The use of the vertical space within each building has become even more valuable and communal spaces for the young ones have not escaped the trend. Playrooms are taking full advantage of height, such as the LEGO wall at the Elysee in Miami as seen above. The design seen here also shows the growing use of having glass wall dividers so rooms for different aged kids can be separate but still within view of each other for parents to keep an eye on everyone. There are also more and more kid-friendly climbing walls being installed, such as the one at The Shepard (below).
The 111 Murray building has an indoor splash zone near the building’s main pool and the David Adjaye-designed 130 William building has a three-zone trampoline room. Developers have even incorporated the branding of the building in the kids’ amenities options, such as the butterfly-shaped climbing frame at 11 Hoyt that ties in with the pollinator-friendly private garden for the building’s residents.
Architectural touches don’t get left behind when it comes to kids amenities, as the herringbone floor pattern and clerestory windows in the trampoline room at 130 William show.
A few years ago one of the newest trends was to have soundproof jam rooms so residents could have band practice without offending the whole building. That perk has now upgraded itself to include a recording studio, as seen in the building at 250 W. 81st.
Besides the commitment to physical activity there is an increased trend of bringing extra-curricular classes and learning on site. has partnered with the Brooklyn Robot Foundry to have STEM/STEAM workshops for kids to build their own robot-powered toys and household items. Related Rentals has partnered with GooRoo, an AI-driven tutoring and learning program partner of the New York Department of Education, to provide educational support and enrichment for the young residents.
Beyond robots and LEGOs, beyond climbing walls and recording studios, it is the architecture and design that has risen to greater importance. 70 Vestry (where one of the country’s most expensive homes for 2019 sold last year for $55 million) has designed a colorful playroom one might find backstage at a circus (see above). Tribeca’s 100 Barclay has partnered with the neighborhood’s professional play specialists Playgarden to create the indoor interactive space (below).

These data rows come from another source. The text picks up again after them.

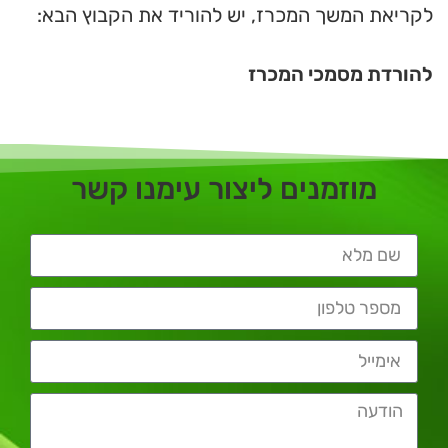
לקריאת המשך המכרז, יש להוריד את הקבוץ הבא:
להורדת מסמכי המכרז
מוזמנים ליצור עימנו קשר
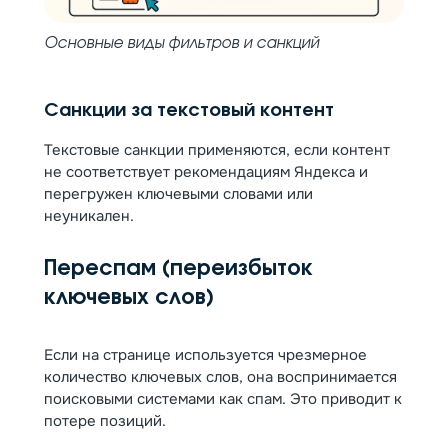
Основные виды фильтров и санкций
Санкции за текстовый контент
Текстовые санкции применяются, если контент
не соответствует рекомендациям Яндекса и
перегружен ключевыми словами или
неуникален.
Переспам (переизбыток
ключевых слов)
Если на странице используется чрезмерное
количество ключевых слов, она воспринимается
поисковыми системами как спам. Это приводит к
потере позиций.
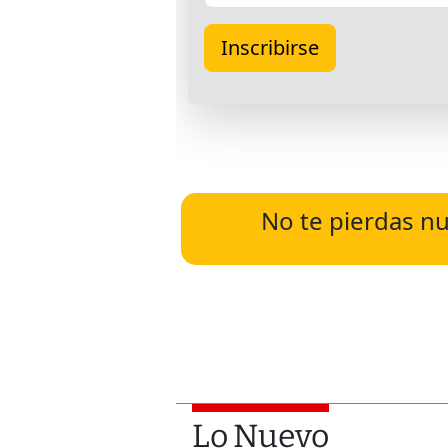
No te pierdas nu
Lo Nuevo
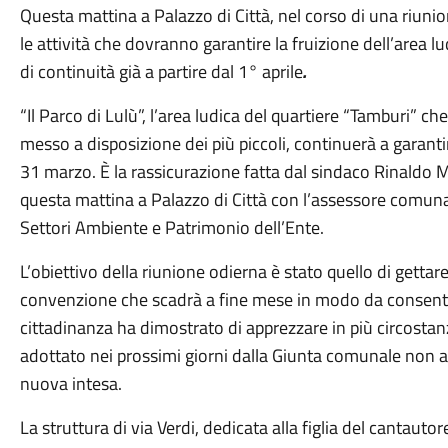
Questa mattina a Palazzo di Città, nel corso di una riuni
le attività che dovranno garantire la fruizione dell’area 
di continuità già a partire dal 1° aprile
.
“Il Parco di Lulù”, l’area ludica del quartiere “Tamburi”
messo a disposizione dei più piccoli, continuerà a garanti
31 marzo. È la rassicurazione fatta dal sindaco Rinaldo 
questa mattina a Palazzo di Città con l’assessore comunale 
Settori Ambiente e Patrimonio dell’Ente.
L’obiettivo della riunione odierna è stato quello di gettar
convenzione che scadrà a fine mese in modo da consentire
cittadinanza ha dimostrato di apprezzare in più circosta
adottato nei prossimi giorni dalla Giunta comunale non app
nuova intesa.
La struttura di via Verdi, dedicata alla figlia del canta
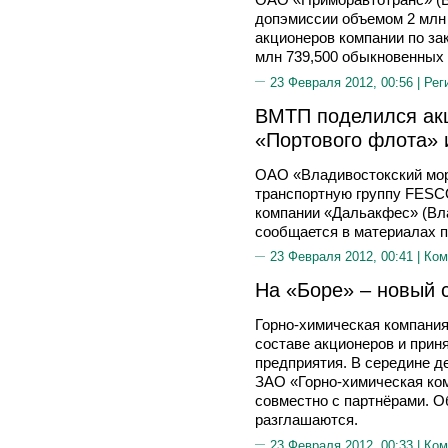
допэмиссии объемом 2 млн 
акционеров компании по за
млн 739,500 обыкновенных 
23 Февраля 2012, 00:56 |
Рег
ВМТП поделился ак
«Портового флота» 
ОАО «Владивостокский мор
транспортную группу FESC
компании «Дальакфес» (Вла
сообщается в материалах п
23 Февраля 2012, 00:41 |
Ком
На «Боре» – новый 
Горно-химическая компания
составе акционеров и прин
предприятия. В середине д
ЗАО «Горно-химическая ко
совместно с партнёрами. О
разглашаются.
23 Февраля 2012, 00:33 |
Ком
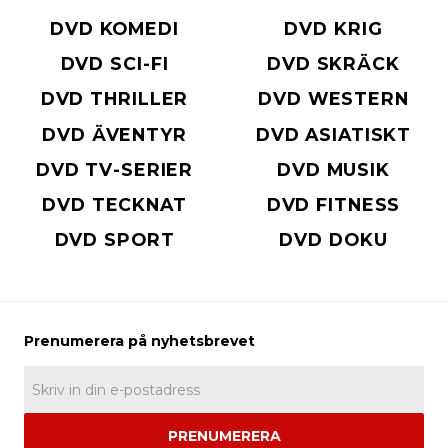
DVD KOMEDI
DVD KRIG
DVD SCI-FI
DVD SKRÄCK
DVD THRILLER
DVD WESTERN
DVD ÄVENTYR
DVD ASIATISKT
DVD TV-SERIER
DVD MUSIK
DVD TECKNAT
DVD FITNESS
DVD SPORT
DVD DOKU
PRENUMERERA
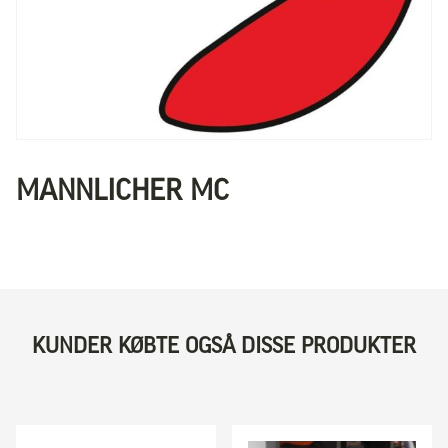
MANNLICHER MC
KUNDER KØBTE OGSÅ DISSE PRODUKTER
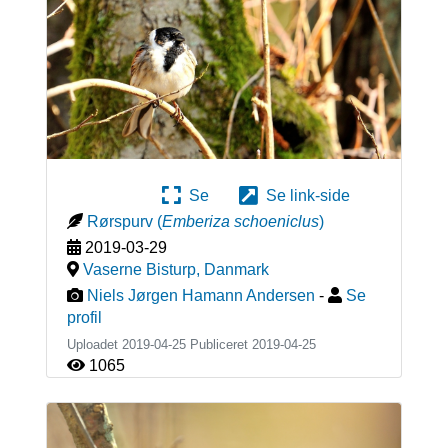
Se
Se link-side
Rørspurv
(
Emberiza schoeniclus
)
2019-03-29
Vaserne Bisturp
,
Danmark
Niels Jørgen Hamann Andersen
-
Se
profil
Uploadet 2019-04-25 Publiceret
2019-04-25
1065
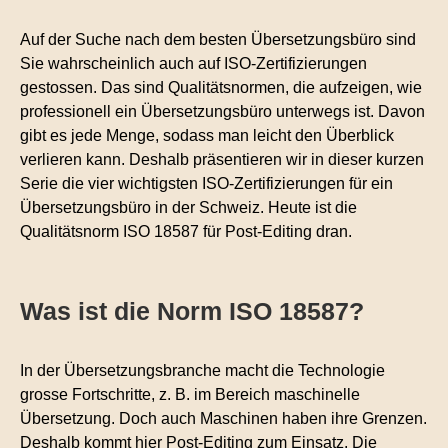
Kontakt
Auf der Suche nach dem besten Übersetzungsbüro sind
Technische Übersetzungen
Sie wahrscheinlich auch auf ISO-Zertifizierungen
Übersetzungen im Bereich Rohstoffe und
gestossen. Das sind Qualitätsnormen, die aufzeigen, wie
Energie
professionell ein Übersetzungsbüro unterwegs ist. Davon
gibt es jede Menge, sodass man leicht den Überblick
verlieren kann. Deshalb präsentieren wir in dieser kurzen
Serie die vier wichtigsten ISO-Zertifizierungen für ein
Übersetzungsbüro in der Schweiz. Heute ist die
Qualitätsnorm ISO 18587 für Post-Editing dran.
Was ist die Norm ISO 18587?
In der Übersetzungsbranche macht die Technologie
grosse Fortschritte, z. B. im Bereich maschinelle
Übersetzung. Doch auch Maschinen haben ihre Grenzen.
Deshalb kommt hier Post-Editing zum Einsatz. Die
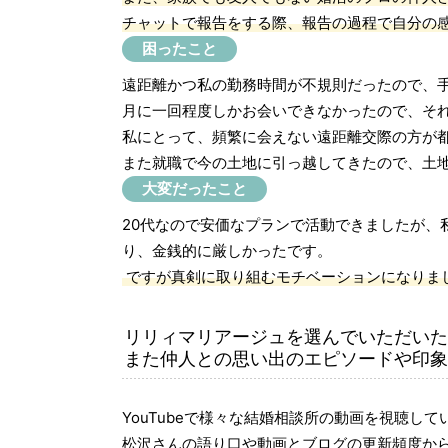
チャットで報告をする際、報告の過程で自分の
困ったこと
遠距離かつ私の勤務時間が不規則だったので、
月に一回程度しかお会いできなかったので、そ
私にとって、頻繁に会えない遠距離交際の方が
また就職で今の土地に引っ越してきたので、土
大変だったこと
20代なので安価なプランで活動できましたが
り、金銭的に厳しかったです。
ですが真剣に取り組むモチベーションになりま
リリィマリアージュを選んでいただいた
また仲人との思い出のエピソードや印象
YouTubeで様々な結婚相談所の動画を視聴し
松沢さんの語り口や動画とブログの更新頻度か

The building at 11 Hoyt is another one whose design uses as much vertical space as possible with a raised mesh climbing space and chairs that swing from the ceiling.
And perhaps the most important design of all is the glass wall at The Harbour in Miami between the adults’ exercise room and the playroom so kids and parents can stay within sight of each other.
Designers haven’t forgotten about the outdoors either. The large splash zone at Panorama Tower in Miami has views of Biscayne Bay and Brickell is as appealing as the nearby pool.
Or at The Oxford at 422 E. 72nd Street there’s a jungle gym that would rival anything found on a school playground. This is in addition to the full-sized basketball court, indoor children’s playroom and swimming pool.